Fame (but I don’t want to live forever)

Occasionally in late night coffee/wine/whisky/port conversation, the question gets asked “have you ever been on tv”. I never really know how to answer this – the actual answer is yes, but describing how I’d filled a shoebox with soap and moisturizer and other girly things (which I hadn’t) for a kid in Bosnia when I was 13 on local news, or how I was on the last 6 seconds of a documentary about a friends production company, or how I was filmed on stage playing the saxophone with about 30 others for local news doesn’t really seem to be that exciting, or worth the effort. There always seems to be a more ‘proper’ way to get onto telly, like being on Supermarket Sweep or University Challenge, as various friends have done (although this is where my boring story about my Weakest Link audition becomes vaguely more interesting).

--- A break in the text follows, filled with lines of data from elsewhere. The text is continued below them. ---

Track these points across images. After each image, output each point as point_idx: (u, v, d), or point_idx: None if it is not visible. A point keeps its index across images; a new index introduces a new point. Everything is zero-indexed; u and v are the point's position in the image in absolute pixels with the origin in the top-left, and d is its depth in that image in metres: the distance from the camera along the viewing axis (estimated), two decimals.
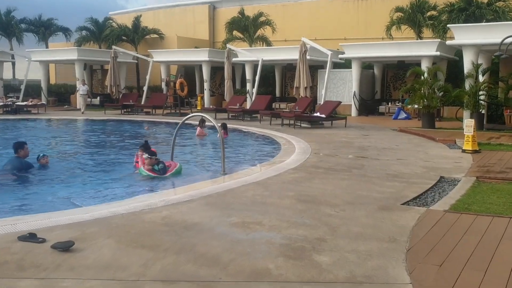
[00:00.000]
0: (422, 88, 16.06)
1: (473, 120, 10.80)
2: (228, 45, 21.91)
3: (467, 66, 15.99)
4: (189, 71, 31.14)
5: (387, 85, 25.20)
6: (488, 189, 6.93)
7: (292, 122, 16.37)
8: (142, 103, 24.19)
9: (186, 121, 9.43)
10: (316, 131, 15.34)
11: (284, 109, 25.83)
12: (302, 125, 17.01)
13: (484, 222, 5.17)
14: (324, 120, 16.71)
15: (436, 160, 9.49)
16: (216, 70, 28.45)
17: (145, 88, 24.46)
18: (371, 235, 4.72)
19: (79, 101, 23.18)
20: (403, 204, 6.04)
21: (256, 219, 5.17)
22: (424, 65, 20.81)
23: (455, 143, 12.40)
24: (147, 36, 31.65)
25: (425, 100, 15.79)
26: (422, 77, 16.39)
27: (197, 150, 12.50)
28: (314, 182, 7.19)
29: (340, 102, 16.91)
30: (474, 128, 10.65)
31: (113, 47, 25.00)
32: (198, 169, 9.12)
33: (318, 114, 16.64)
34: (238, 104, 19.99)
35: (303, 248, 4.30)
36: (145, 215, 5.32)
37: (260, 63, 21.55)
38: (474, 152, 10.52)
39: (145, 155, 8.18)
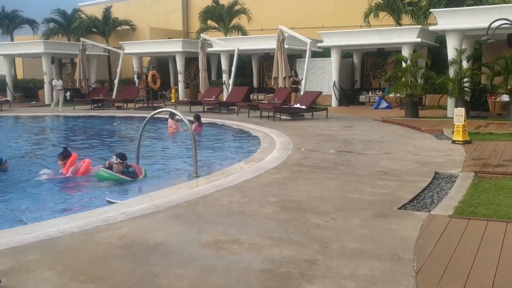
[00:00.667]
0: (405, 76, 15.42)
1: (463, 109, 10.16)
2: (202, 35, 20.93)
3: (451, 52, 15.39)
4: (162, 63, 30.07)
5: (366, 74, 24.60)
6: (491, 186, 6.25)
7: (271, 114, 15.57)
8: (113, 97, 23.08)
9: (157, 115, 8.56)
10: (296, 123, 14.58)
11: (262, 100, 25.03)
12: (282, 117, 16.24)
13: (498, 230, 4.46)
14: (305, 112, 15.95)
15: (427, 153, 8.81)
16: (191, 61, 27.46)
17: (116, 82, 23.33)
18: (370, 252, 3.96)
19: (55, 97, 21.59)
20: (400, 208, 5.30)
21: (233, 235, 4.35)
22: (405, 53, 20.18)
23: (443, 133, 11.79)
24: (118, 28, 30.39)
25: (408, 89, 15.15)
26: (405, 65, 15.73)
27: (168, 147, 11.59)
28: (298, 184, 6.41)
29: (320, 93, 16.18)
30: (464, 118, 10.01)
31: (81, 39, 23.76)
32: (167, 171, 8.21)
33: (298, 105, 15.87)
34: (214, 96, 19.08)
35: (289, 274, 3.51)
36: (100, 233, 4.46)
37: (236, 52, 20.65)
38: (465, 142, 9.89)
39: (115, 160, 7.28)
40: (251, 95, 25.86)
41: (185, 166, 8.42)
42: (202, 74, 20.78)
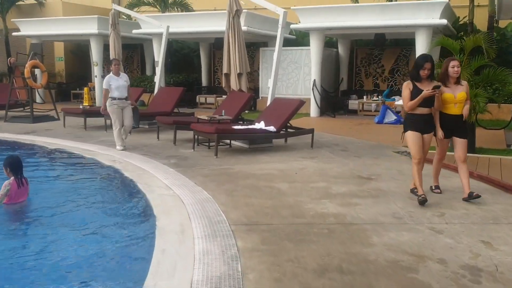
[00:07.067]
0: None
1: None
2: (114, 5, 13.49)
3: None
4: (80, 50, 22.62)
5: (357, 70, 17.77)
6: None
7: (213, 140, 8.39)
8: None
9: None
10: (259, 163, 7.50)
11: (212, 104, 17.92)
12: (233, 144, 9.18)
13: None
14: (275, 138, 8.97)
15: None
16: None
17: None
18: None
19: (113, 114, 8.85)
20: None
21: None
22: (420, 41, 13.58)
23: None
24: (20, 2, 22.47)
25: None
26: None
27: None
28: None
29: (302, 103, 9.14)
30: None
31: None
32: None
33: (262, 124, 8.82)
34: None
35: None
36: None
37: (165, 33, 13.38)
38: None
39: None
40: (197, 98, 18.72)
41: None
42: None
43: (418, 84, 5.36)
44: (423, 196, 5.19)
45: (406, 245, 4.03)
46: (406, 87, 5.44)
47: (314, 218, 4.73)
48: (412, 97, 5.31)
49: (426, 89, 5.21)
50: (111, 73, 8.89)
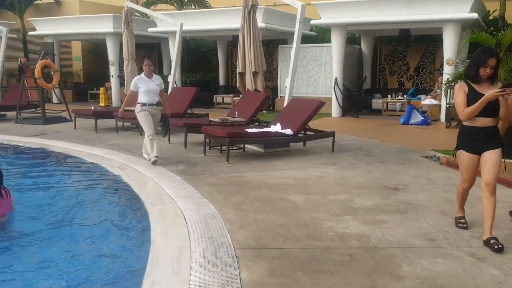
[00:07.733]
0: None
1: None
2: (127, 2, 13.03)
3: None
4: (99, 49, 22.31)
5: (381, 68, 16.98)
6: None
7: (225, 144, 7.78)
8: None
9: None
10: (273, 170, 6.88)
11: (229, 104, 17.38)
12: (247, 148, 8.59)
13: None
14: (292, 141, 8.33)
15: None
16: (136, 46, 19.49)
17: None
18: None
19: (145, 121, 7.50)
20: None
21: None
22: (449, 36, 12.78)
23: None
24: (38, 1, 22.29)
25: None
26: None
27: None
28: None
29: (322, 103, 8.50)
30: None
31: None
32: None
33: (278, 127, 8.20)
34: None
35: None
36: None
37: (179, 30, 12.86)
38: None
39: None
40: (214, 97, 18.20)
41: None
42: (128, 67, 12.95)
43: (475, 86, 4.05)
44: (462, 221, 4.42)
45: (442, 277, 3.37)
46: (460, 89, 4.09)
47: (334, 240, 4.09)
48: (469, 103, 4.01)
49: (492, 90, 3.89)
50: (142, 74, 7.52)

Anyway, today was the day I finally got a decent answer for the next time that conversation comes up. My friend Glynn and I were at the International Rugby Sevens tournament at Murrayfield. Much fun was had during the afternoon and to cut a long and complicated (I’m still not 100% sure how the tournament works) story short, Scotland did better than England, who beat Australia in a final that wasn’t as prestigious as the semi-final where Scotland lost to Kenya, but overall, New Zealand won pretty much everything. Which meant fireworks and much cheering and swearing from the Kiwis next to me. It really was a fun day out, with amusing music assigned to each team when they presented themselves – the Neighbours theme for Australia, the Archers theme for England, the Can-Can for France, Summer of 69 for Canada, etc.Scotland nearly score

Anyway, my point. Just before the final final (don’t ask), we spied the world cup trophy in a corner of the ground and decided to go and take pictures of it. Upon reaching it, we discovered that it was surrounded by the BBC TV presenter John Inverdale (who is a lot more orange than I was expecting), Scotland coach Frank Hadden, and ex-Scotland player, Andy Nichol, who were all currently being filmed talking about something or other. John INverdale and Frank Hadden Looking at the monitors, it turns out that they’re being filmed and broadcast live, and quite by chance, the camera pointing at Andy Nichol is also pointing at us. So I call my friend James, get him to turn on the TV, and yep, there we are. Upon instruction from James to do something interesting, I was mildly tempted to pull a moonie, but ended up just waving and talking into my mobile and like every other muppet who ends up on TV behind a presenter.

Big John Inverdale

So maybe that’s not exactly a ‘proper’ appearance according to my earlier definition, but several people I know did see me and were mildly impressed. Next time I’ll make sure I wash my hair first…



  1. great story Alasdair.
    Summer of 69 for Canada eh? Crazy and slightly embarrassing, but probably not more embarrassing than the can-can.


  2. Mate i don’t know whats more disgusting/laughable – the thought of your arse on national tv, or the thought of an England match “less prestigious” than Kenya vs Scotland. Oh, and Scotland losing to Kenya? That’s hilarious (or are they good at sevens?) Sounds like it was a fun day.